Task description:
Would you please repeat exactly the entries below, starting at the line with "Table 2. Optimization" and ending at the line with "Figure 1. Fracture", and nothing outside that range? Leave out the pictures.

Data provided:
--- START ---

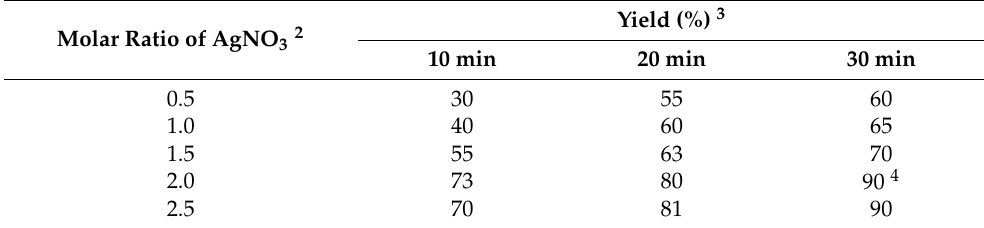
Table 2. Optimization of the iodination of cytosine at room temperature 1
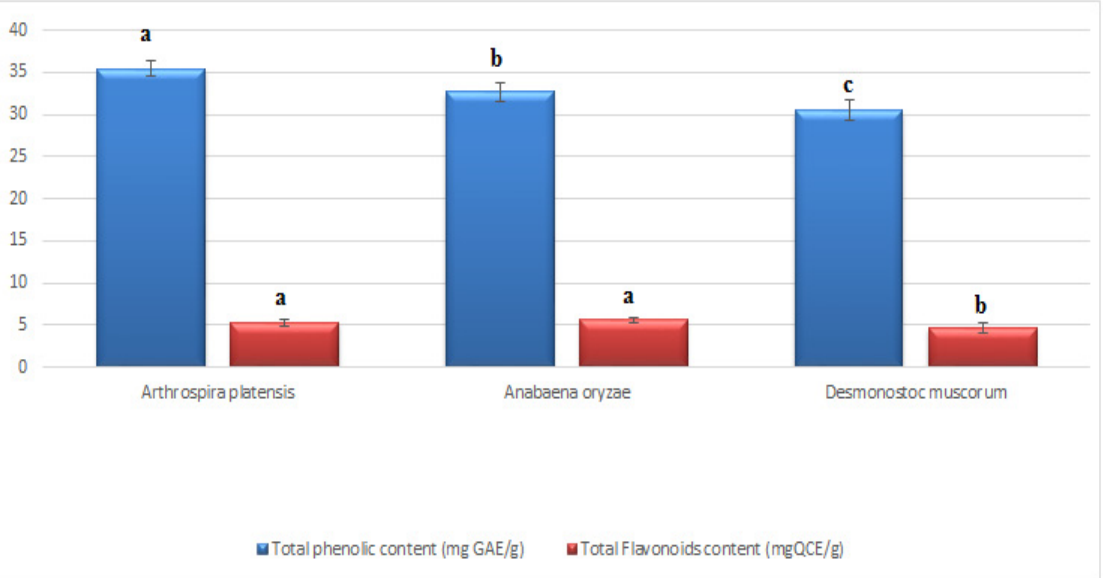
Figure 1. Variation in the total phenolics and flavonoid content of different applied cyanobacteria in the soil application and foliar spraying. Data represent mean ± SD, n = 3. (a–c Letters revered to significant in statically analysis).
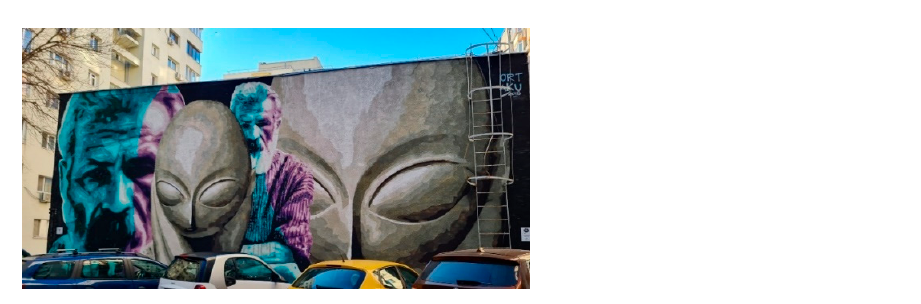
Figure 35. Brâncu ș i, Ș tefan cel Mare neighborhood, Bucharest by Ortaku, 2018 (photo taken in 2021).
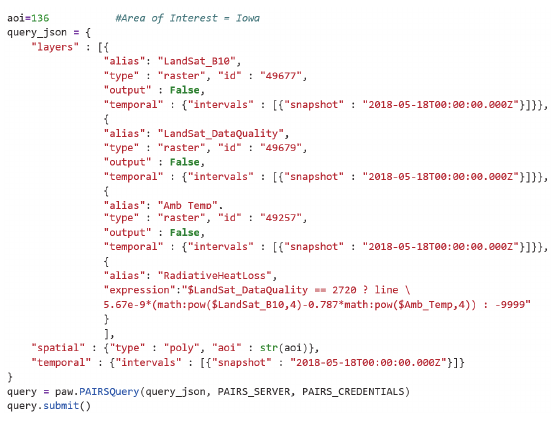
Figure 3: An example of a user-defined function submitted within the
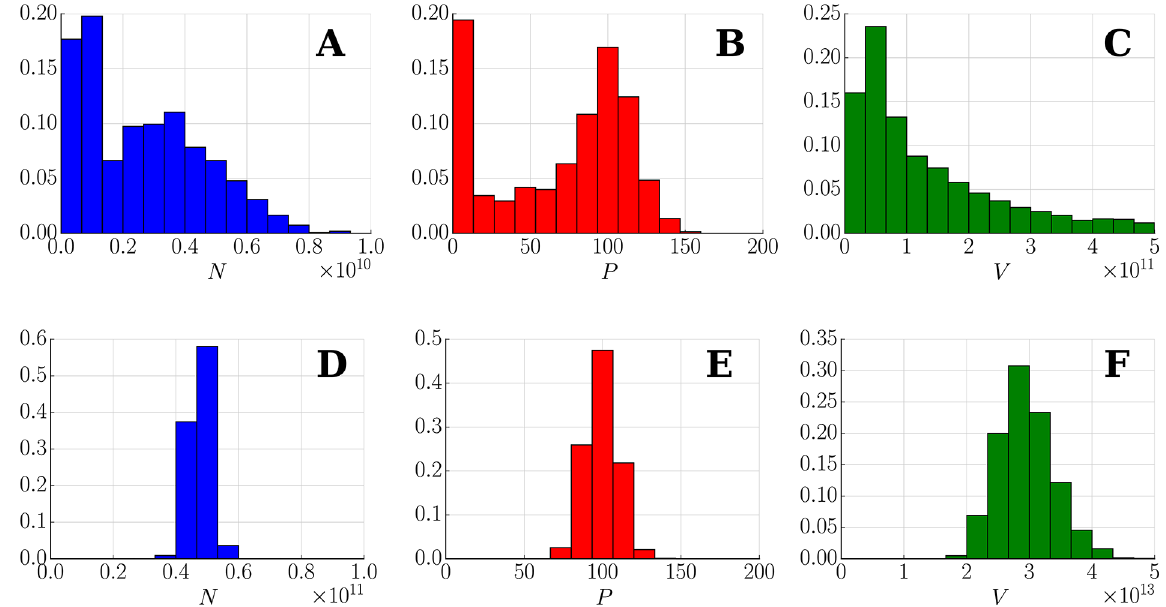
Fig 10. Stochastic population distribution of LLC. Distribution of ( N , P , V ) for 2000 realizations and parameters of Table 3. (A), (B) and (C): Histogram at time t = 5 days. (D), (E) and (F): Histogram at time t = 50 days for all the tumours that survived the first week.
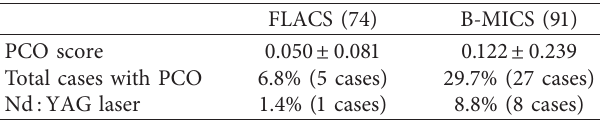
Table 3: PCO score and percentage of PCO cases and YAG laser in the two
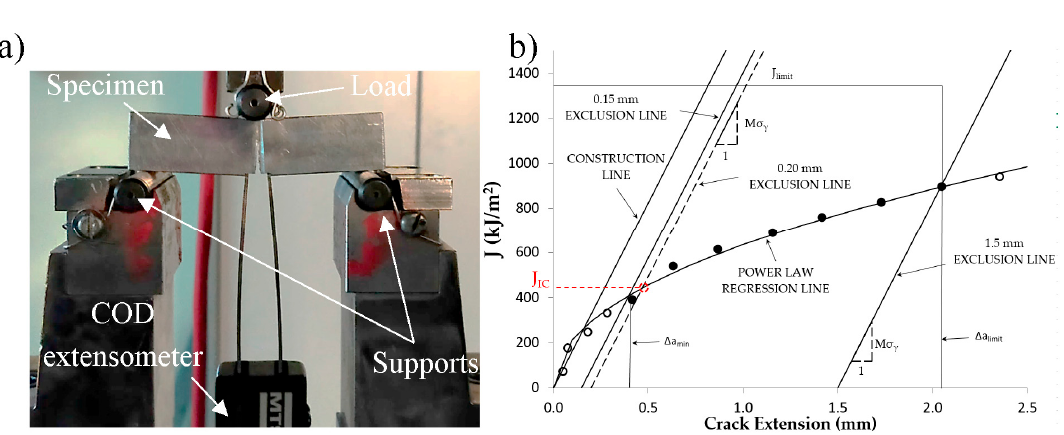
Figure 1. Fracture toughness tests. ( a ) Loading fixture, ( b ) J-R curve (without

--- END ---
--- START ---

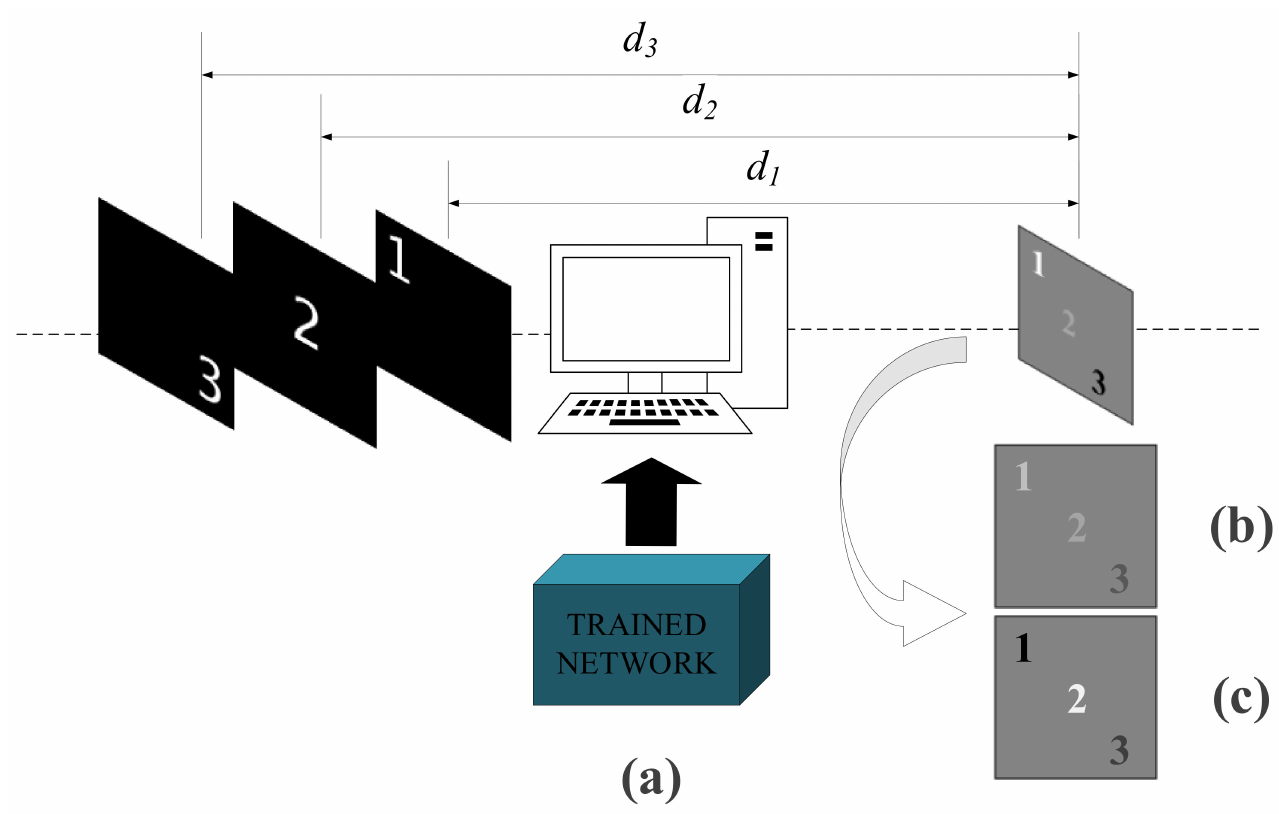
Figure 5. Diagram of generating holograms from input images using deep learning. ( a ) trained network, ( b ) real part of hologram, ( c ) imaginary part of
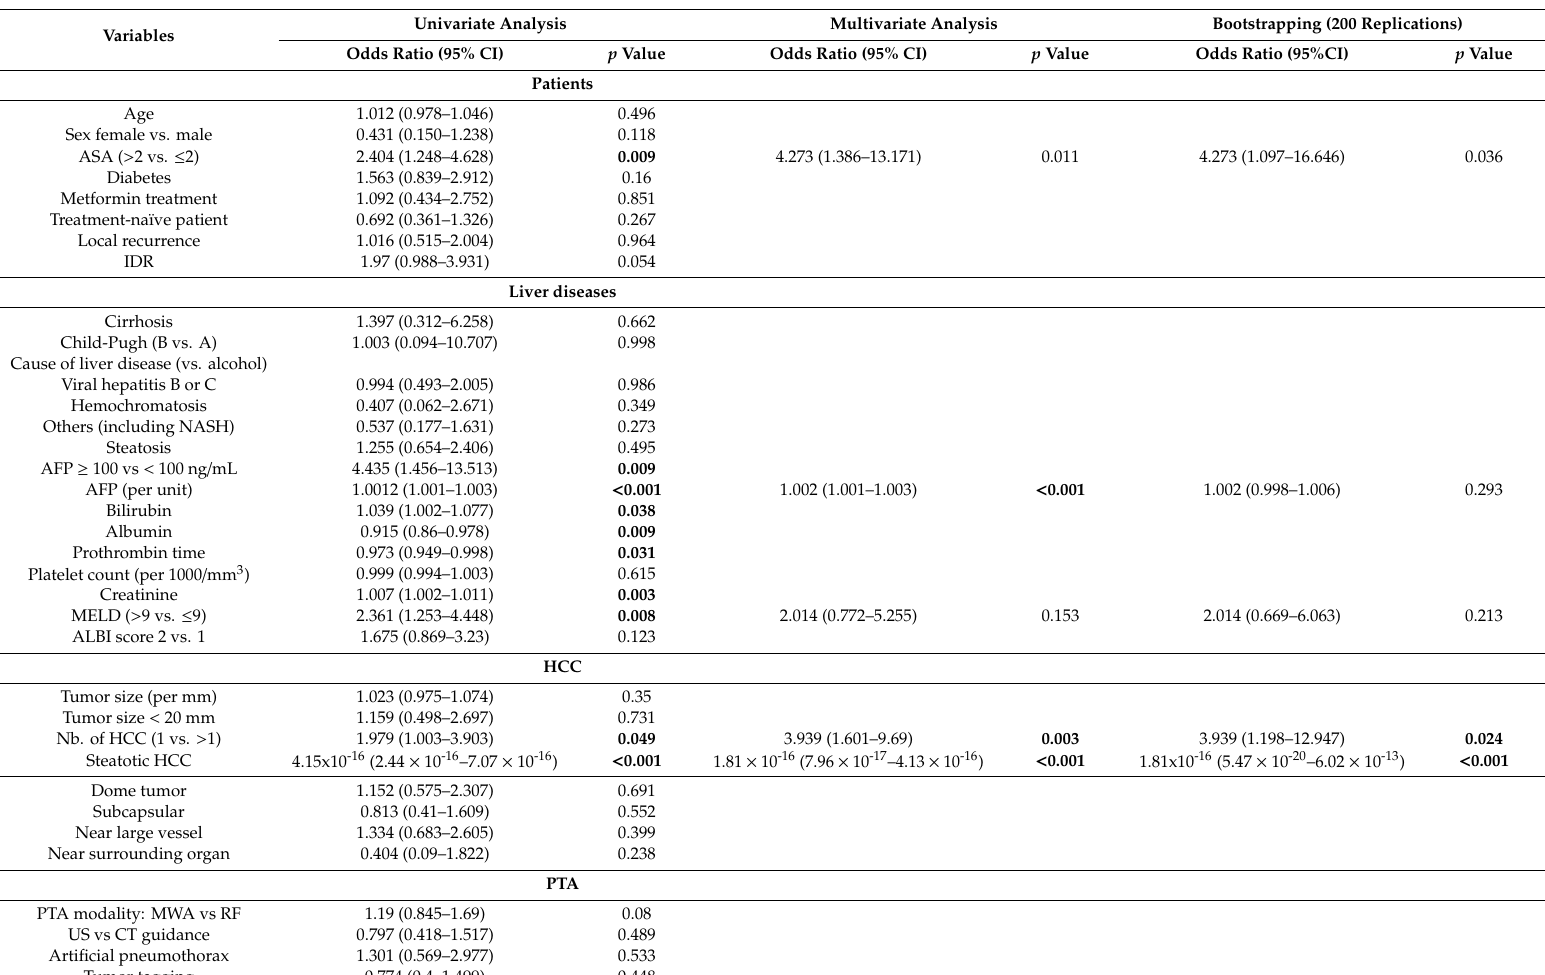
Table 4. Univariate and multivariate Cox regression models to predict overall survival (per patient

--- END ---

Solution to this problem:
Table 2. Optimization of the iodination of cytosine at room temperature 1
Figure 1. Variation in the total phenolics and flavonoid content of different applied cyanobacteria in the soil application and foliar spraying. Data represent mean ± SD, n = 3. (a–c Letters revered to significant in statically analysis).
Figure 35. Brâncu ș i, Ș tefan cel Mare neighborhood, Bucharest by Ortaku, 2018 (photo taken in 2021).
Figure 3: An example of a user-defined function submitted within the
Fig 10. Stochastic population distribution of LLC. Distribution of ( N , P , V ) for 2000 realizations and parameters of Table 3. (A), (B) and (C): Histogram at time t = 5 days. (D), (E) and (F): Histogram at time t = 50 days for all the tumours that survived the first week.
Table 3: PCO score and percentage of PCO cases and YAG laser in the two
Figure 1. Fracture toughness tests. ( a ) Loading fixture, ( b ) J-R curve (without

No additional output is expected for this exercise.